(Provided data):
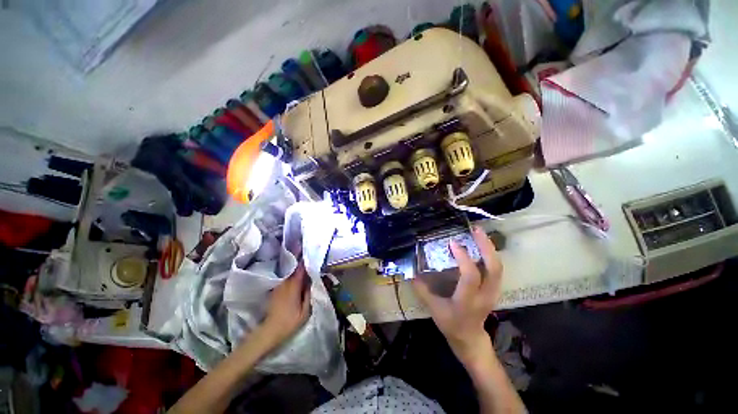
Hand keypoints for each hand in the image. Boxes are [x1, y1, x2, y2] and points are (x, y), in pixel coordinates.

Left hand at [261, 261, 311, 348]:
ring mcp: (279, 286)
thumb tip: (311, 281)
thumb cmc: (290, 322)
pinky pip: (285, 278)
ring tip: (302, 262)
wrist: (270, 331)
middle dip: (300, 261)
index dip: (305, 260)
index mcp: (293, 286)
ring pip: (289, 272)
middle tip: (307, 254)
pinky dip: (290, 274)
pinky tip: (295, 274)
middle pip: (294, 268)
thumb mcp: (305, 311)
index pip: (300, 269)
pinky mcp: (275, 290)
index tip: (310, 252)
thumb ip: (309, 294)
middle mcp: (285, 283)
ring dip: (295, 267)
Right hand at [412, 226, 502, 364]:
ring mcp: (493, 292)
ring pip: (498, 267)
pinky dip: (489, 253)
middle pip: (493, 269)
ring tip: (478, 232)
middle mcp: (484, 295)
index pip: (471, 277)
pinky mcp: (494, 289)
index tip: (452, 243)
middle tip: (475, 230)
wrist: (470, 338)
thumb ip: (422, 289)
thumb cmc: (450, 324)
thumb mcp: (433, 309)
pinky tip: (480, 244)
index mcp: (467, 301)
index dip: (463, 258)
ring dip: (489, 247)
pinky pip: (496, 268)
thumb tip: (411, 271)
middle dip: (485, 246)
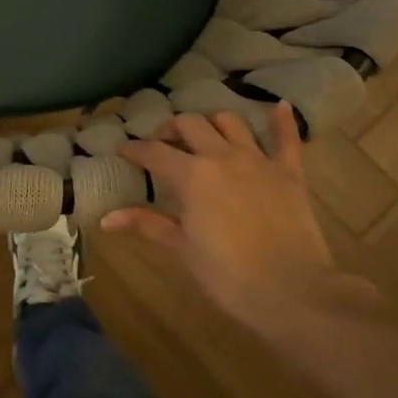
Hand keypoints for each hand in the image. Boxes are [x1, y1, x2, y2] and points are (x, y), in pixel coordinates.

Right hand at [103, 102, 358, 325]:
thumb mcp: (182, 248)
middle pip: (190, 125)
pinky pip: (287, 139)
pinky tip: (279, 107)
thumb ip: (146, 224)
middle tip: (162, 143)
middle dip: (171, 129)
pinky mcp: (289, 173)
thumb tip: (105, 219)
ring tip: (204, 135)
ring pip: (230, 122)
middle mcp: (222, 156)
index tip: (122, 150)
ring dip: (212, 123)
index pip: (154, 152)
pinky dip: (282, 121)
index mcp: (191, 175)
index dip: (134, 149)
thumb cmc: (228, 274)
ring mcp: (259, 161)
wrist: (292, 291)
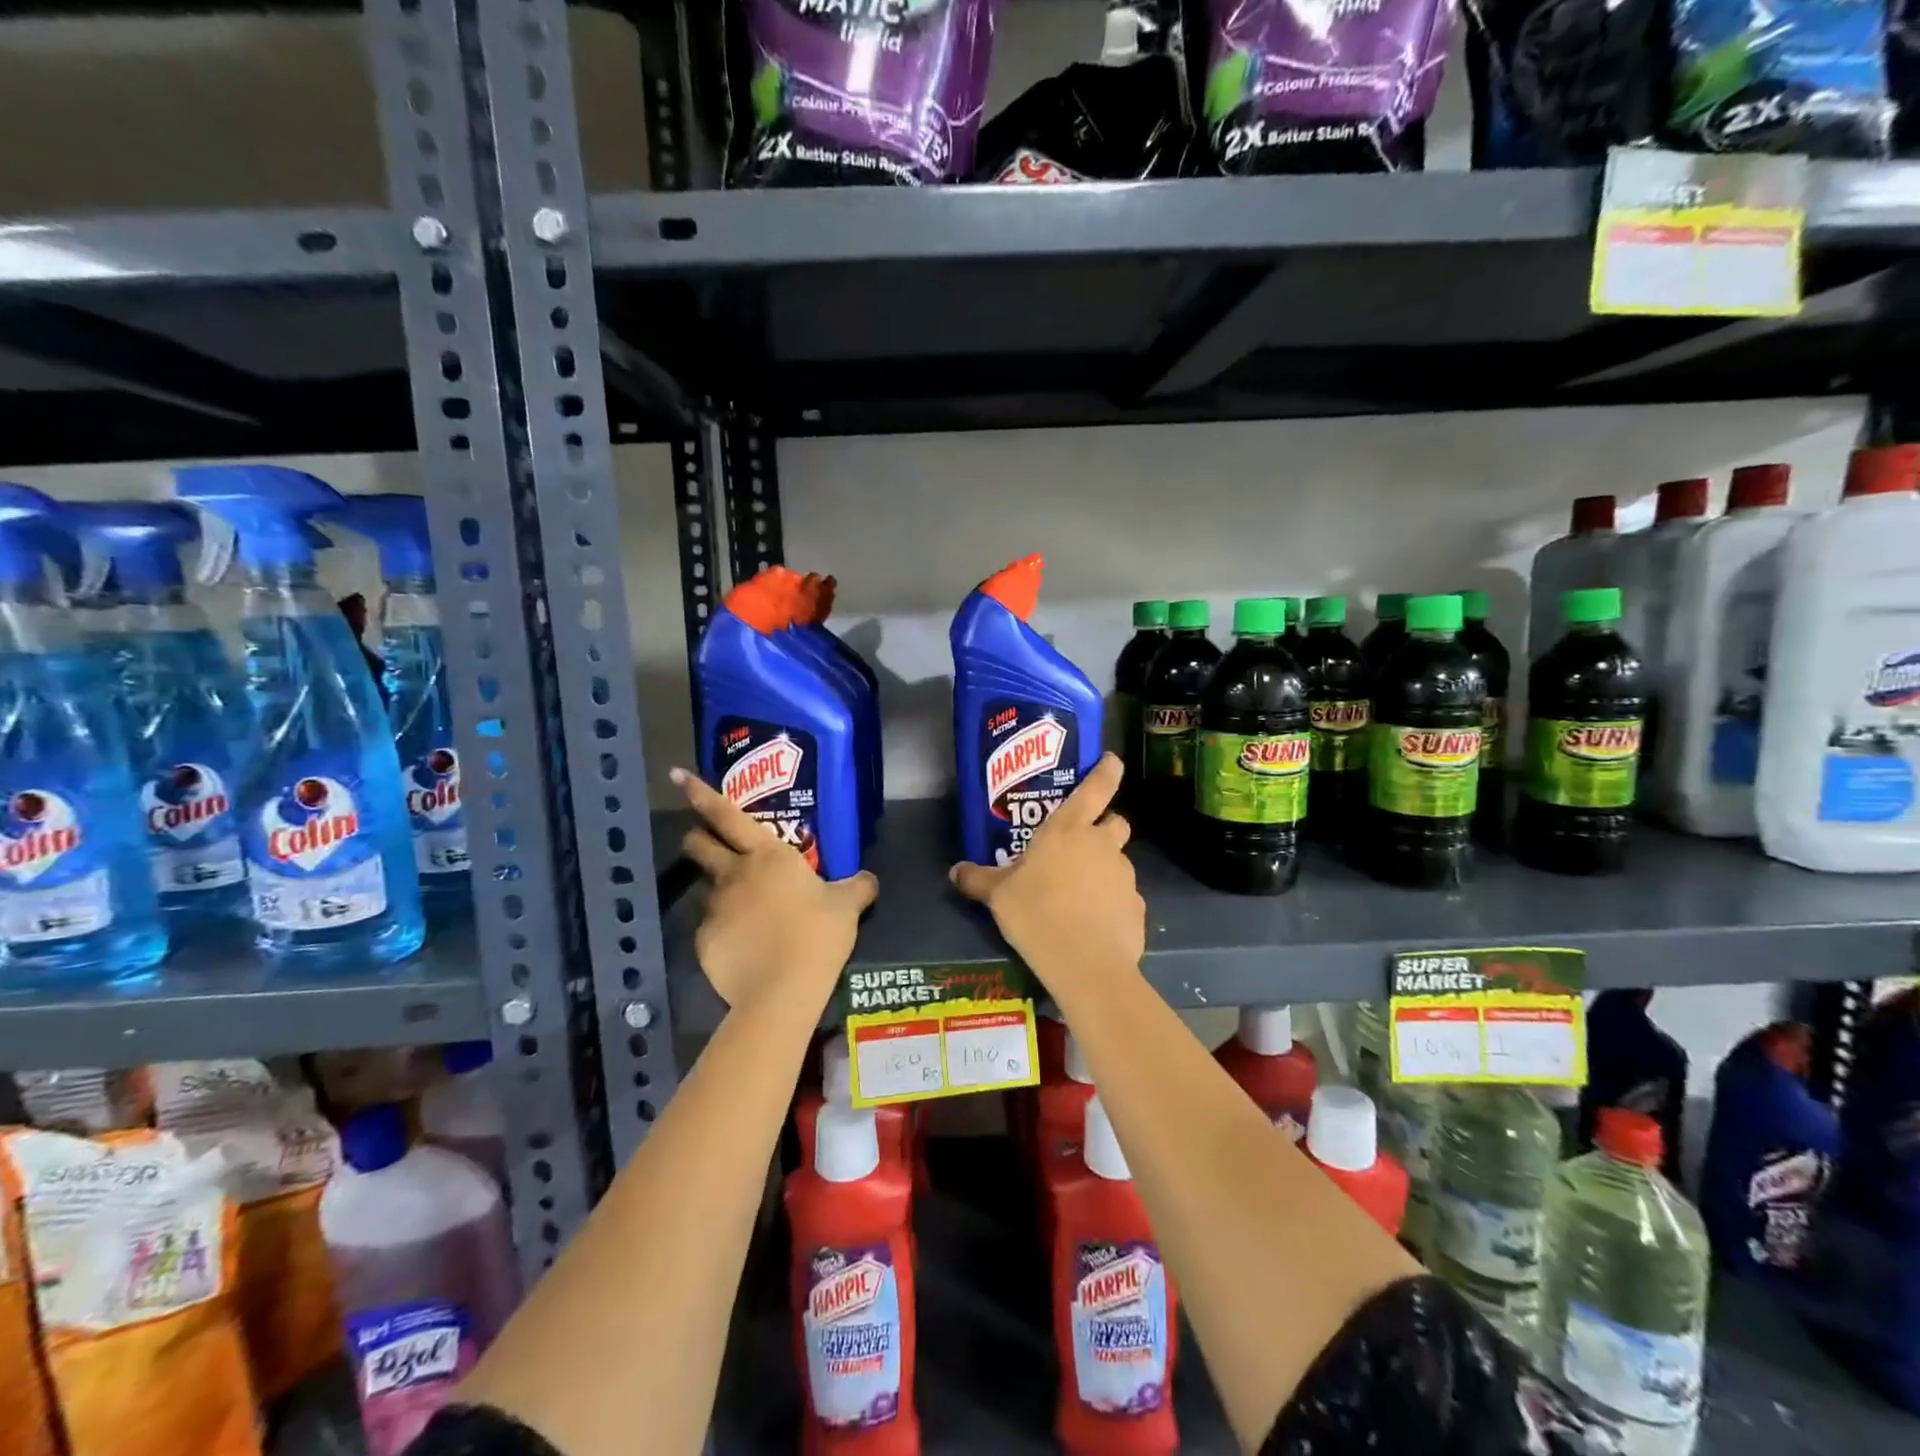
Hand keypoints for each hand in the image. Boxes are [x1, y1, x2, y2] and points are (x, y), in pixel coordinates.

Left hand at [673, 768, 877, 1011]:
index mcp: (767, 855)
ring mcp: (714, 908)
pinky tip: (743, 947)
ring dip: (720, 890)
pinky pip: (711, 928)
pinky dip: (724, 931)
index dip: (701, 793)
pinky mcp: (703, 942)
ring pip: (707, 888)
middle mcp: (733, 873)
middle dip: (698, 837)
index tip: (677, 775)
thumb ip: (857, 887)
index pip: (726, 814)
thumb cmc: (818, 934)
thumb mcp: (847, 906)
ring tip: (743, 911)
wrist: (783, 990)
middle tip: (706, 840)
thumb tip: (868, 879)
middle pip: (699, 844)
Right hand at [949, 753, 1144, 997]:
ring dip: (1104, 868)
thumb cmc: (1036, 914)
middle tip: (1081, 845)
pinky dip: (1112, 903)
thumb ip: (978, 879)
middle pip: (1116, 821)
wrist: (1085, 964)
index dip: (1107, 770)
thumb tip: (955, 871)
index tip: (1112, 760)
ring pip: (1118, 860)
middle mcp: (1101, 844)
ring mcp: (1125, 876)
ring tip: (1079, 894)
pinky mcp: (1137, 907)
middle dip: (1104, 826)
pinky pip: (1124, 897)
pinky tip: (1093, 924)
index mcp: (1068, 829)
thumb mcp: (999, 897)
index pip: (1097, 786)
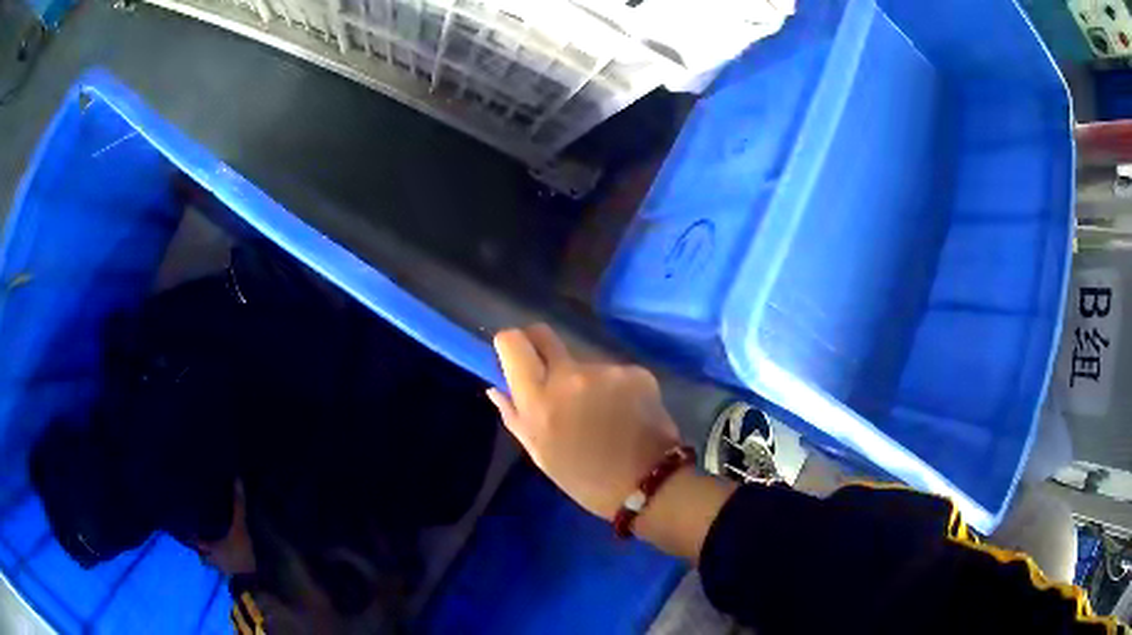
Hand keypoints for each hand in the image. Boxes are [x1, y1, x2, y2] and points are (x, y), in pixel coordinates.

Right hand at [487, 324, 682, 520]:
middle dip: (540, 347)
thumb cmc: (584, 478)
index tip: (513, 358)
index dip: (509, 344)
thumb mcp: (540, 453)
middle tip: (550, 374)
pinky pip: (613, 371)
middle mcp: (571, 374)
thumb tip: (496, 387)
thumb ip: (515, 415)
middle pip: (544, 334)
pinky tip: (624, 412)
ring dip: (583, 377)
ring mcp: (606, 370)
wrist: (647, 483)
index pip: (512, 342)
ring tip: (598, 410)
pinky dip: (614, 387)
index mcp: (540, 399)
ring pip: (583, 359)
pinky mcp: (636, 371)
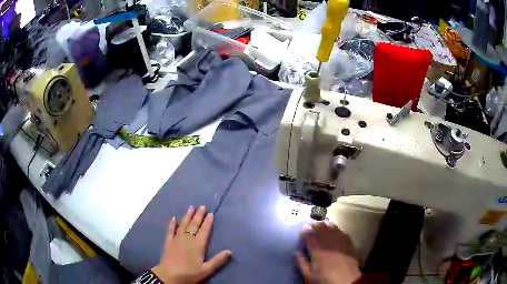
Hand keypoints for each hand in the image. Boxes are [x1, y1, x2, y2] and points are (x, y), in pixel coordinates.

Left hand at [151, 206, 230, 283]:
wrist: (169, 275)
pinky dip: (172, 224)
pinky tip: (174, 218)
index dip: (208, 222)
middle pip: (194, 225)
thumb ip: (218, 260)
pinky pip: (170, 230)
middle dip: (198, 216)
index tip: (211, 213)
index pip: (204, 231)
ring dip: (187, 216)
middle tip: (202, 206)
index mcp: (198, 245)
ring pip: (183, 225)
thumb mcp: (206, 270)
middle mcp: (188, 239)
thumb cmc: (189, 273)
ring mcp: (177, 239)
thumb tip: (230, 251)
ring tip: (191, 208)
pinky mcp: (168, 242)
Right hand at [296, 222, 360, 283]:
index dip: (306, 231)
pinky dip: (338, 230)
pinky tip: (337, 230)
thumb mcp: (309, 275)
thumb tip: (296, 252)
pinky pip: (343, 233)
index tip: (304, 227)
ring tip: (324, 223)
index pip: (311, 237)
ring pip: (334, 230)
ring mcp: (341, 243)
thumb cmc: (325, 279)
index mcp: (318, 251)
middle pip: (323, 230)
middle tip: (313, 223)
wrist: (347, 281)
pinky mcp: (350, 245)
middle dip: (318, 225)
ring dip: (328, 226)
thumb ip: (302, 263)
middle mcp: (330, 244)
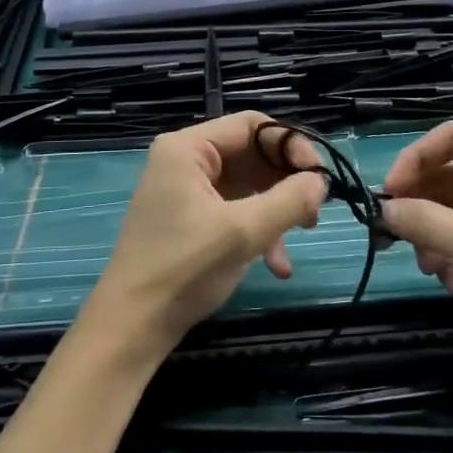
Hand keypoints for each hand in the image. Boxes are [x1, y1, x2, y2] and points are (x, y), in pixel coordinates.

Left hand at [78, 112, 328, 366]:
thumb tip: (320, 182)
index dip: (291, 145)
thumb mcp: (244, 232)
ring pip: (248, 184)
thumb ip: (289, 200)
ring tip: (302, 234)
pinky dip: (258, 230)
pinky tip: (276, 264)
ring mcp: (186, 190)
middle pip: (252, 154)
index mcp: (188, 148)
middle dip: (286, 181)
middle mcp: (185, 160)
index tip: (319, 177)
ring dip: (277, 210)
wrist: (132, 327)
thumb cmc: (184, 268)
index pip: (252, 125)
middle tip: (314, 209)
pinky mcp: (189, 219)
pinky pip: (235, 209)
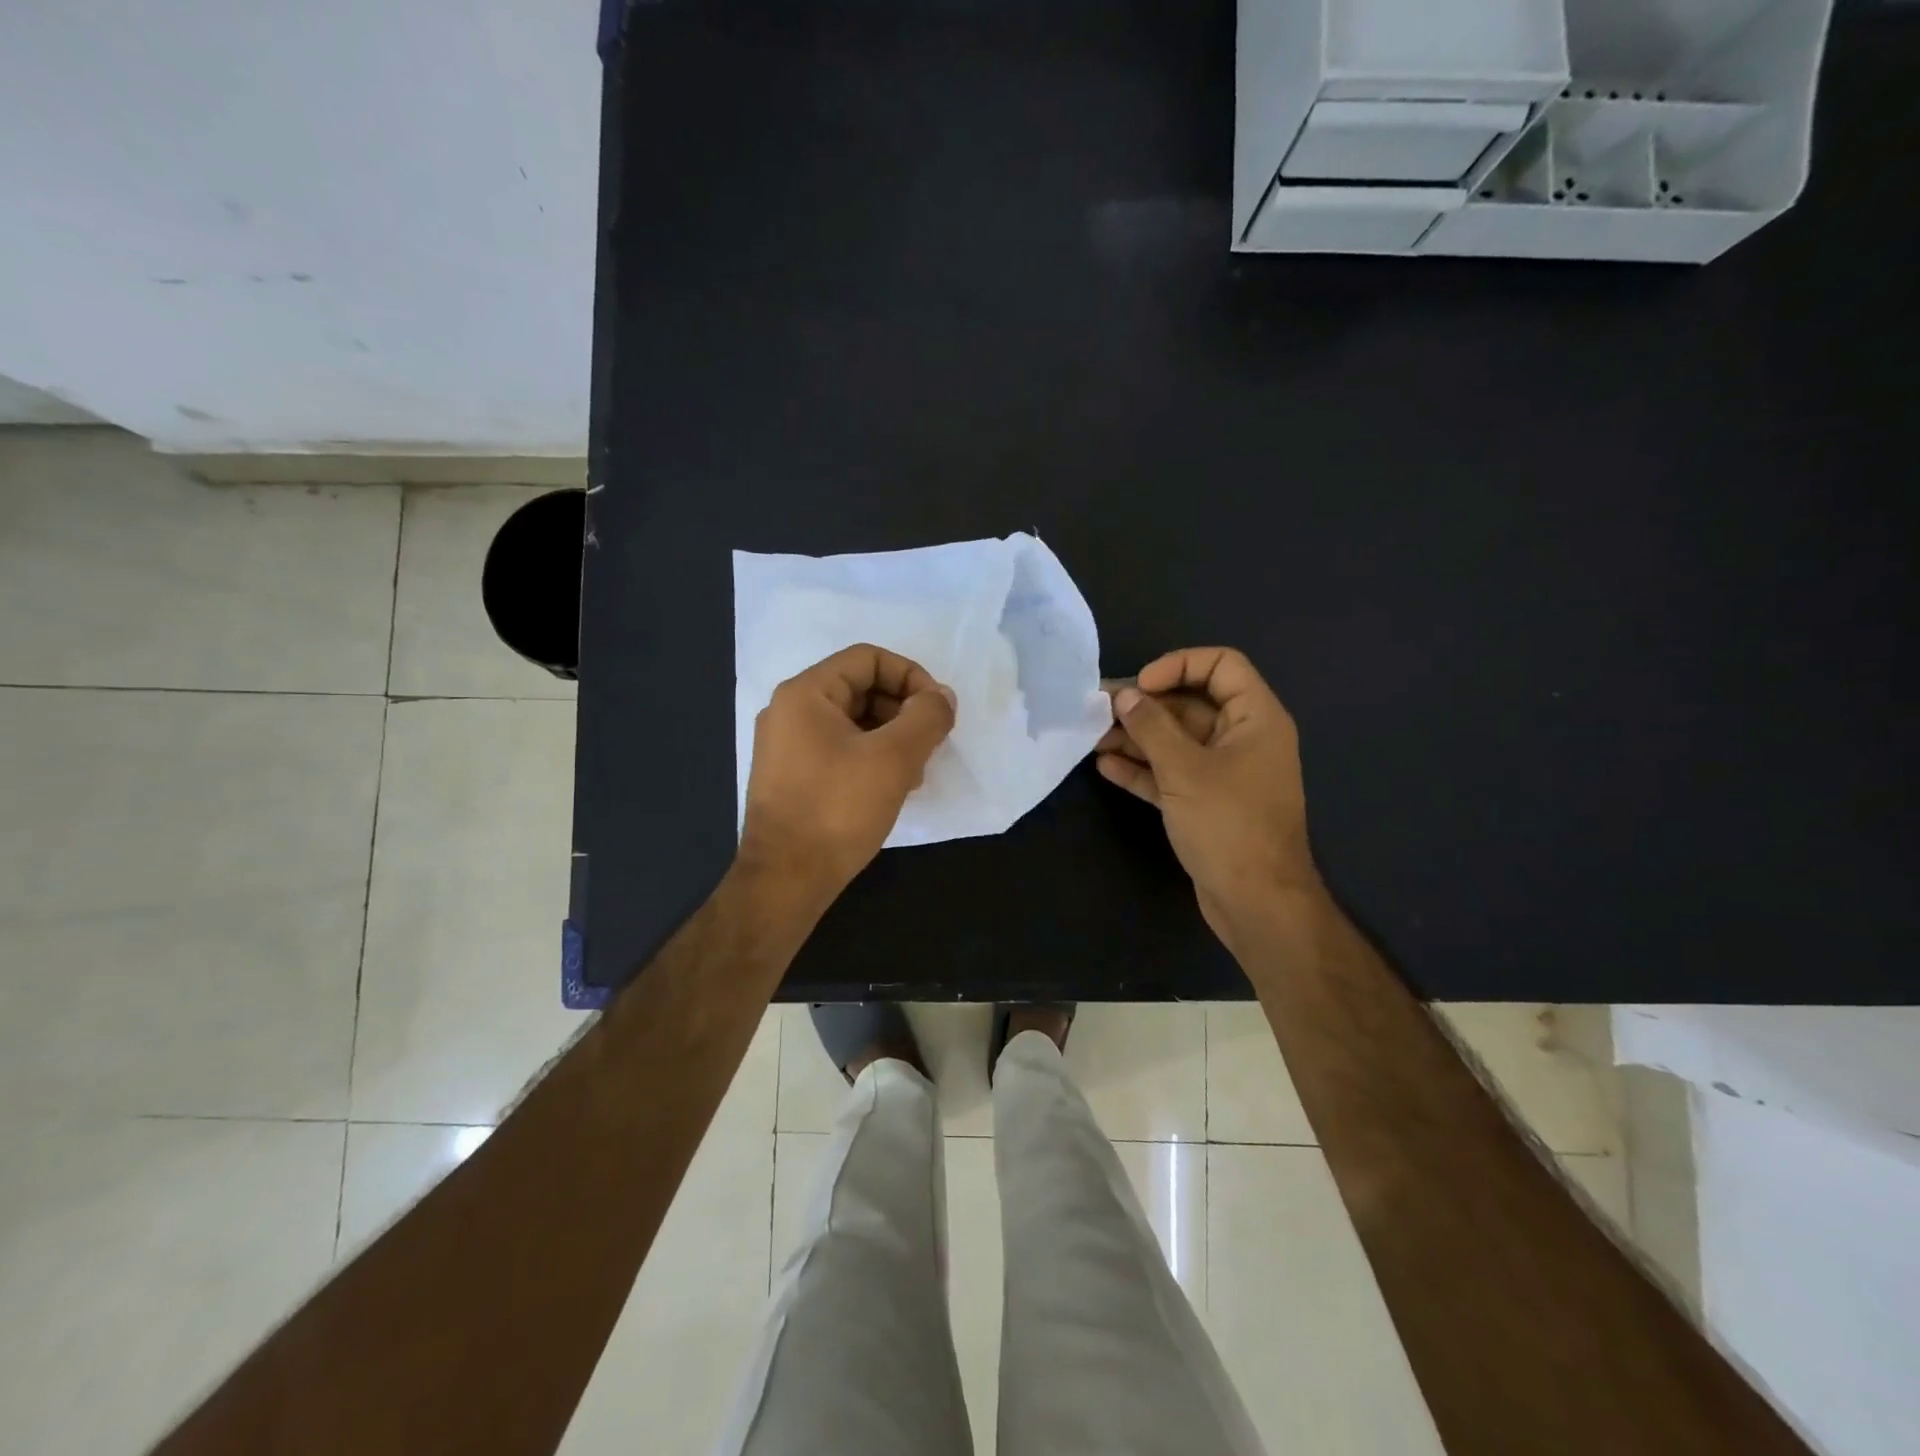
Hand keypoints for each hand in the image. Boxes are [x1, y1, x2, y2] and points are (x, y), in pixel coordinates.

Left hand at [740, 644, 956, 904]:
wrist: (785, 880)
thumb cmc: (838, 810)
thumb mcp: (894, 758)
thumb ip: (926, 717)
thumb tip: (942, 697)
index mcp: (806, 693)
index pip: (869, 658)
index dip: (912, 677)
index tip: (938, 712)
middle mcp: (790, 711)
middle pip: (861, 688)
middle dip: (903, 711)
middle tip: (929, 746)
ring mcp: (787, 745)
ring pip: (854, 721)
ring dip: (892, 738)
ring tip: (914, 773)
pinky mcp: (791, 776)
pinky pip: (840, 749)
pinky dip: (871, 758)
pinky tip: (890, 788)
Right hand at [1095, 647, 1323, 946]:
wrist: (1256, 902)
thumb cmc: (1228, 824)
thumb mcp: (1184, 769)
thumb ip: (1151, 727)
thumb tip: (1124, 696)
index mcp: (1255, 718)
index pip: (1221, 665)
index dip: (1178, 666)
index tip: (1141, 687)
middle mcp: (1242, 739)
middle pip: (1190, 704)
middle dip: (1144, 707)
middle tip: (1098, 711)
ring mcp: (1223, 773)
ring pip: (1176, 742)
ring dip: (1136, 738)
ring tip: (1093, 738)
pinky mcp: (1205, 803)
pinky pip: (1171, 774)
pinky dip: (1142, 769)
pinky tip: (1106, 767)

(Task to complete):
Above are the entries. Output exactly the lines beginning with the line that has "wrist: (270, 331)" and ending with the line that has "index tip: (452, 243)".

(Expected answer):
wrist: (270, 331)
middle dip: (300, 261)
index dip: (305, 260)
index mcp: (293, 286)
ring pip: (289, 272)
middle tip: (307, 254)
pinky dip: (290, 274)
pinky tip: (295, 274)
middle pip: (294, 268)
thumb mcp: (305, 311)
index pip: (300, 269)
pinky mcp: (275, 290)
index tip: (310, 252)
thumb ip: (309, 294)
middle mcp: (285, 283)
ring dip: (295, 267)
Right hand at [412, 226, 502, 364]:
ring mcp: (493, 292)
ring pip: (498, 267)
pinky dip: (489, 253)
middle pip: (493, 269)
ring tip: (478, 232)
middle mcp: (484, 295)
index pip: (471, 277)
pinky mcp: (494, 289)
index tip: (452, 243)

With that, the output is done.